- EXTRACTED ENTRIES -
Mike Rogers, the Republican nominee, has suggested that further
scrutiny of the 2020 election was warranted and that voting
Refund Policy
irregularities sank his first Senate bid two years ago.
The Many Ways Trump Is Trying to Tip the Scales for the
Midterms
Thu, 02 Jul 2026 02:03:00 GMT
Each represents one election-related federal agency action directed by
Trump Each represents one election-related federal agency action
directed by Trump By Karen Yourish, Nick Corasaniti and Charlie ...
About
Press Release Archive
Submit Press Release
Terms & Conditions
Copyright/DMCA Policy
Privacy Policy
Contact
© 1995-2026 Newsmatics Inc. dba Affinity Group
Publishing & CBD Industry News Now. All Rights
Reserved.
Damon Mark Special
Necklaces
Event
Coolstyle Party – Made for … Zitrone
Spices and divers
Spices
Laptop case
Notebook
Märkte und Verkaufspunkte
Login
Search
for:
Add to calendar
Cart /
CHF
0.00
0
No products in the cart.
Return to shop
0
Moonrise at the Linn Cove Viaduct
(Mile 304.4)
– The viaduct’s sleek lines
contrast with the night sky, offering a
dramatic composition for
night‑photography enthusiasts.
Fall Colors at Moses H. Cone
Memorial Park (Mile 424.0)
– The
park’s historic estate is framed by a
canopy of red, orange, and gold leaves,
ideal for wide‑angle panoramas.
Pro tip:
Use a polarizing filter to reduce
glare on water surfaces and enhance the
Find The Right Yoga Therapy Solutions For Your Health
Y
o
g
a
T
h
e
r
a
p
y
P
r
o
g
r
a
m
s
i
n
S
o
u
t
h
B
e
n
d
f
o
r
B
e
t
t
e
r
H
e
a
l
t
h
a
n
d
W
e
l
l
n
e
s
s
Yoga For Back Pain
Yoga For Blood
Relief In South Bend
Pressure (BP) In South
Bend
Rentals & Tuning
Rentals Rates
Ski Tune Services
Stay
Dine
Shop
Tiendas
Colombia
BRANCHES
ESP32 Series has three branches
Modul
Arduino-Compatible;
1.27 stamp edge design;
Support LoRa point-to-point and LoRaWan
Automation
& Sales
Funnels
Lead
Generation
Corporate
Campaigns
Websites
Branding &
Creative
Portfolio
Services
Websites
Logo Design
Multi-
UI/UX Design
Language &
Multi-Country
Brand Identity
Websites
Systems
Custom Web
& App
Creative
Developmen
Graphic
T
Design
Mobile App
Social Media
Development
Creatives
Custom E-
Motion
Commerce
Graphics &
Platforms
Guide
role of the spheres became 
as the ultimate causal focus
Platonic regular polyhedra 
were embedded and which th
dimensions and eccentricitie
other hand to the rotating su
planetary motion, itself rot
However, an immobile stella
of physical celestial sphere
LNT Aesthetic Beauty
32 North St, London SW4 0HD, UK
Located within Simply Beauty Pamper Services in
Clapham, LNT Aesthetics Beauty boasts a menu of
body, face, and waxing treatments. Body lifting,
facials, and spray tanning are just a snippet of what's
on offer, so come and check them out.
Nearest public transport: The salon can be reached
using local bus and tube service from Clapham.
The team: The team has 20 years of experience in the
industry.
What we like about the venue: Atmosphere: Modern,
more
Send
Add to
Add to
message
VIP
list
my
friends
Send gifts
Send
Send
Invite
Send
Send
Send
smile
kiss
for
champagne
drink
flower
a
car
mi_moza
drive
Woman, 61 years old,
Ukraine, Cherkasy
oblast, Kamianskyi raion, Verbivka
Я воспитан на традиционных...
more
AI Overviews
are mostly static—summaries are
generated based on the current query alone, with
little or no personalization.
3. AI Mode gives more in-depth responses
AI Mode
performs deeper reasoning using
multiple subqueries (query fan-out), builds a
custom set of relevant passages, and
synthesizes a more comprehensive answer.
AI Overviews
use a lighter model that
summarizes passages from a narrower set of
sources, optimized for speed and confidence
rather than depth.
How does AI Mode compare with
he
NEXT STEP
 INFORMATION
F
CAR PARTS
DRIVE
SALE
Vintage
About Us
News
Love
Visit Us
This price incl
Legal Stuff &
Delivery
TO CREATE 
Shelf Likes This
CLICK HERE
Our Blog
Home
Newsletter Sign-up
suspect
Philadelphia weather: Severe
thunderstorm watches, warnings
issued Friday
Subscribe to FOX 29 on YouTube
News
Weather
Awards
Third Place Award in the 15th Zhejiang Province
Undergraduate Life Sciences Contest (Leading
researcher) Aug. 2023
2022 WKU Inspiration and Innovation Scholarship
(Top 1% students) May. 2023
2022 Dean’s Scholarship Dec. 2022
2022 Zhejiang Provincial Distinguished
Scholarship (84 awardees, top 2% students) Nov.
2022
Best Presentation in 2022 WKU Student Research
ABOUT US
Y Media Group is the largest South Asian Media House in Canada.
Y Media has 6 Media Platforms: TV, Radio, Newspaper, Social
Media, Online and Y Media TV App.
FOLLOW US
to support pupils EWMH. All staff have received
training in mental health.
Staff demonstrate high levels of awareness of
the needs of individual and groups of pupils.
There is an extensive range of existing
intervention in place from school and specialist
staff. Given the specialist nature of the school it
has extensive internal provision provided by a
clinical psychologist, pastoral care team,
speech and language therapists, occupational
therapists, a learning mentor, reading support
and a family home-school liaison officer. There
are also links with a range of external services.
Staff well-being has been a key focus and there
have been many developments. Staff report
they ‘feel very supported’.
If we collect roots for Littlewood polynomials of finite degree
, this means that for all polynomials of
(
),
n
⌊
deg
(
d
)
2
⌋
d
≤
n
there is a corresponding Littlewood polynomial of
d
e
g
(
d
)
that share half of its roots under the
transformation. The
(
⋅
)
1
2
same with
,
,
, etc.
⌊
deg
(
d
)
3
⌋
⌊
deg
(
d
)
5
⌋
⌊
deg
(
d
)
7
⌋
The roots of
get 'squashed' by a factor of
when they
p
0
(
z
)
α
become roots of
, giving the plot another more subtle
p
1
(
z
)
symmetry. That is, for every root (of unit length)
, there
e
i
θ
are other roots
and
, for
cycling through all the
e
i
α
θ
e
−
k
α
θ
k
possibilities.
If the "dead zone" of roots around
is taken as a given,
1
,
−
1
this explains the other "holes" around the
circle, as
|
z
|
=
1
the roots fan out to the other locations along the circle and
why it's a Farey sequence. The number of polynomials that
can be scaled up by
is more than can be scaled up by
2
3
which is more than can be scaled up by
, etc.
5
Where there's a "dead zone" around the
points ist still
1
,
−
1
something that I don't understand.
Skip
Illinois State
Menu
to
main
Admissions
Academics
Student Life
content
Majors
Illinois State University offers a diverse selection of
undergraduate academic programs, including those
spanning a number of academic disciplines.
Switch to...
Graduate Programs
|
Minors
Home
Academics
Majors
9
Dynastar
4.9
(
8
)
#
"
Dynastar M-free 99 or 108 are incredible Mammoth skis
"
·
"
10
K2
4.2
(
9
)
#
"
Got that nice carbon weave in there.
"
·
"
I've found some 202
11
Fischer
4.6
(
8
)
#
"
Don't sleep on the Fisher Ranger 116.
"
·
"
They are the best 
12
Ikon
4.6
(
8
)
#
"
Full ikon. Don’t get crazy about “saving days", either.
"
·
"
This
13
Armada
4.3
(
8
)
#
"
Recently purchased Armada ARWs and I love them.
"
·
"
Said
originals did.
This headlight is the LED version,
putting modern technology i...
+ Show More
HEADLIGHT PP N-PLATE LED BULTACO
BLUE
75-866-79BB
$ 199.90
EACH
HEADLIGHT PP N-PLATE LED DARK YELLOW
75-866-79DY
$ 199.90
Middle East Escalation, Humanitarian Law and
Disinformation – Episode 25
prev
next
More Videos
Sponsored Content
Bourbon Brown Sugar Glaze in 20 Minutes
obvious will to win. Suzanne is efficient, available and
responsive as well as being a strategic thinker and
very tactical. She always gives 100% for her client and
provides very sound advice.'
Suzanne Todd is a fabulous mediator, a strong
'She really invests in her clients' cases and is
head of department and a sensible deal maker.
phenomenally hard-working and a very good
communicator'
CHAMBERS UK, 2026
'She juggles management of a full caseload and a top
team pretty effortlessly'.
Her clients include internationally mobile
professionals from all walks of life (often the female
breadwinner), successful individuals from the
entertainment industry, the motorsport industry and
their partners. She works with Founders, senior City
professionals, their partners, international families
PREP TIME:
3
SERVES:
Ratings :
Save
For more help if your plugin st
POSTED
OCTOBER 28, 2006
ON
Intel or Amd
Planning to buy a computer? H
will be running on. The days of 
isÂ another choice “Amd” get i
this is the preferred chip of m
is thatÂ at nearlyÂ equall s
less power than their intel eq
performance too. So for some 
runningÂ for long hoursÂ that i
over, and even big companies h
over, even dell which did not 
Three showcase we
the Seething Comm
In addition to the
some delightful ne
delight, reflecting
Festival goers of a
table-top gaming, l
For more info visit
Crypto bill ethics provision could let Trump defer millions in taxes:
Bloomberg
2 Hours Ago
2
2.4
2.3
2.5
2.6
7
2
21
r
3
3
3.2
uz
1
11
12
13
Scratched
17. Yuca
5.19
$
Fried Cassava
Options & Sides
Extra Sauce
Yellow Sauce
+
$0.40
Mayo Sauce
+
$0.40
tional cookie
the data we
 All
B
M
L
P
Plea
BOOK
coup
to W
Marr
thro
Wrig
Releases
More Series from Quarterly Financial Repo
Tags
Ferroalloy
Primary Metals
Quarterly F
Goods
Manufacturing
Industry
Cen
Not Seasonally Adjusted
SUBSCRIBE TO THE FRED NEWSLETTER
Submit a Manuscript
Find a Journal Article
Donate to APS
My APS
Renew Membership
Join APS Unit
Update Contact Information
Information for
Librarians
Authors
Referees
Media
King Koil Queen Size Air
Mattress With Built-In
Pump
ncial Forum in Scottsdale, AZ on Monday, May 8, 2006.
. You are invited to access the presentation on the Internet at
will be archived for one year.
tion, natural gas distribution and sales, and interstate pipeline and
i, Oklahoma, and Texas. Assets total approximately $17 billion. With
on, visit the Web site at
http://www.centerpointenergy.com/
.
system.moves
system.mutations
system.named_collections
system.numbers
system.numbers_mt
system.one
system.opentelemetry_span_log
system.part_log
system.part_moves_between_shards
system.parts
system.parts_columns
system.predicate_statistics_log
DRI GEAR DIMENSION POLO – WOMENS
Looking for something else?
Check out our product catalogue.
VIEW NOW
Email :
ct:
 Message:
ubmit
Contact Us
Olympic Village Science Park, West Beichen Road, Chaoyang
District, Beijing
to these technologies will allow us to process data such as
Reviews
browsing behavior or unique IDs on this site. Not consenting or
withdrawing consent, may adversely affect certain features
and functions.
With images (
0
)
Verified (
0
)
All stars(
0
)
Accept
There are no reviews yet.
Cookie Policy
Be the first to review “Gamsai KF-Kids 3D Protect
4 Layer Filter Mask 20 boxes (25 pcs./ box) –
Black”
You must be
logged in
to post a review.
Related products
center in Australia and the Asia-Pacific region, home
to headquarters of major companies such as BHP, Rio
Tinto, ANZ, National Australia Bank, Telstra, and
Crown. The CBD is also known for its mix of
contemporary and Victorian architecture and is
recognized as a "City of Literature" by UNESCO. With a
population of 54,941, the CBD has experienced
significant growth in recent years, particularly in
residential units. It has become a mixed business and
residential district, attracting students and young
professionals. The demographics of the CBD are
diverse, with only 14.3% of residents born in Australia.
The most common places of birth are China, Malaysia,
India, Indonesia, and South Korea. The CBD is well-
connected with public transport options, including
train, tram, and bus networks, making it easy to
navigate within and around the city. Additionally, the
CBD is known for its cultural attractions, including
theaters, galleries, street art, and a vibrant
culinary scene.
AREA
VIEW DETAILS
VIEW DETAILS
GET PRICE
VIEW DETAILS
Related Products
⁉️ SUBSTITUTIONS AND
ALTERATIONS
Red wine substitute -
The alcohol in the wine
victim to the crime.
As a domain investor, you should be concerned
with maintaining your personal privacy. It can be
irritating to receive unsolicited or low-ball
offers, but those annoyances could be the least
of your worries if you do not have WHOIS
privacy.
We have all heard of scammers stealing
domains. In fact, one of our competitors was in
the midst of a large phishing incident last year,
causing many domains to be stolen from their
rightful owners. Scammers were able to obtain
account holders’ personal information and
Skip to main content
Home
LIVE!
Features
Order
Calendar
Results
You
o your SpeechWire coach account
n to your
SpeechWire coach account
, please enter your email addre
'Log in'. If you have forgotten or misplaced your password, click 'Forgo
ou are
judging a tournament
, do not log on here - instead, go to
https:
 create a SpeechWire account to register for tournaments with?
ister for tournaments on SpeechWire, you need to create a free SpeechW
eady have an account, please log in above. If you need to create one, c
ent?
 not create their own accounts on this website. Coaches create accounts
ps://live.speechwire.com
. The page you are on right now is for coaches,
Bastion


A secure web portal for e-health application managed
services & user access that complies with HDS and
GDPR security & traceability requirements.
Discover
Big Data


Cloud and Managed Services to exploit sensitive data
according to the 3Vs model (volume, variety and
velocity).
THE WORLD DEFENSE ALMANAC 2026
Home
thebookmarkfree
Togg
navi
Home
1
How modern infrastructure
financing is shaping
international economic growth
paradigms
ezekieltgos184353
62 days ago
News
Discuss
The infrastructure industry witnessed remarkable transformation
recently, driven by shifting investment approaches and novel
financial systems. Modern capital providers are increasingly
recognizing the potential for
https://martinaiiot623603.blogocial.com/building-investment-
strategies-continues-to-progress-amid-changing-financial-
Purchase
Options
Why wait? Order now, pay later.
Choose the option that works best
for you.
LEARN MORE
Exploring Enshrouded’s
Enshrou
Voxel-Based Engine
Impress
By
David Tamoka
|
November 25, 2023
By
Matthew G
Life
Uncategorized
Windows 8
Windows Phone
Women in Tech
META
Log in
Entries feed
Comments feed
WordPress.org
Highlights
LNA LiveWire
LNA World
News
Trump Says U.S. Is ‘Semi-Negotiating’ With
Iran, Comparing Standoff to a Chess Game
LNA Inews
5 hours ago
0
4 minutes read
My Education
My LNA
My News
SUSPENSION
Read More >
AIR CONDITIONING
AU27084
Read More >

- WHAT THE TASK ASKS -
Can you copy out the lines from the very first one through the one that contains "canopy of red, orange, and", keeping each one unchanged?

- RESPONSE AREA -
Mike Rogers, the Republican nominee, has suggested that further
scrutiny of the 2020 election was warranted and that voting
Refund Policy
irregularities sank his first Senate bid two years ago.
The Many Ways Trump Is Trying to Tip the Scales for the
Midterms
Thu, 02 Jul 2026 02:03:00 GMT
Each represents one election-related federal agency action directed by
Trump Each represents one election-related federal agency action
directed by Trump By Karen Yourish, Nick Corasaniti and Charlie ...
About
Press Release Archive
Submit Press Release
Terms & Conditions
Copyright/DMCA Policy
Privacy Policy
Contact
© 1995-2026 Newsmatics Inc. dba Affinity Group
Publishing & CBD Industry News Now. All Rights
Reserved.
Damon Mark Special
Necklaces
Event
Coolstyle Party – Made for … Zitrone
Spices and divers
Spices
Laptop case
Notebook
Märkte und Verkaufspunkte
Login
Search
for:
Add to calendar
Cart /
CHF
0.00
0
No products in the cart.
Return to shop
0
Moonrise at the Linn Cove Viaduct
(Mile 304.4)
– The viaduct’s sleek lines
contrast with the night sky, offering a
dramatic composition for
night‑photography enthusiasts.
Fall Colors at Moses H. Cone
Memorial Park (Mile 424.0)
– The
park’s historic estate is framed by a
canopy of red, orange, and gold leaves,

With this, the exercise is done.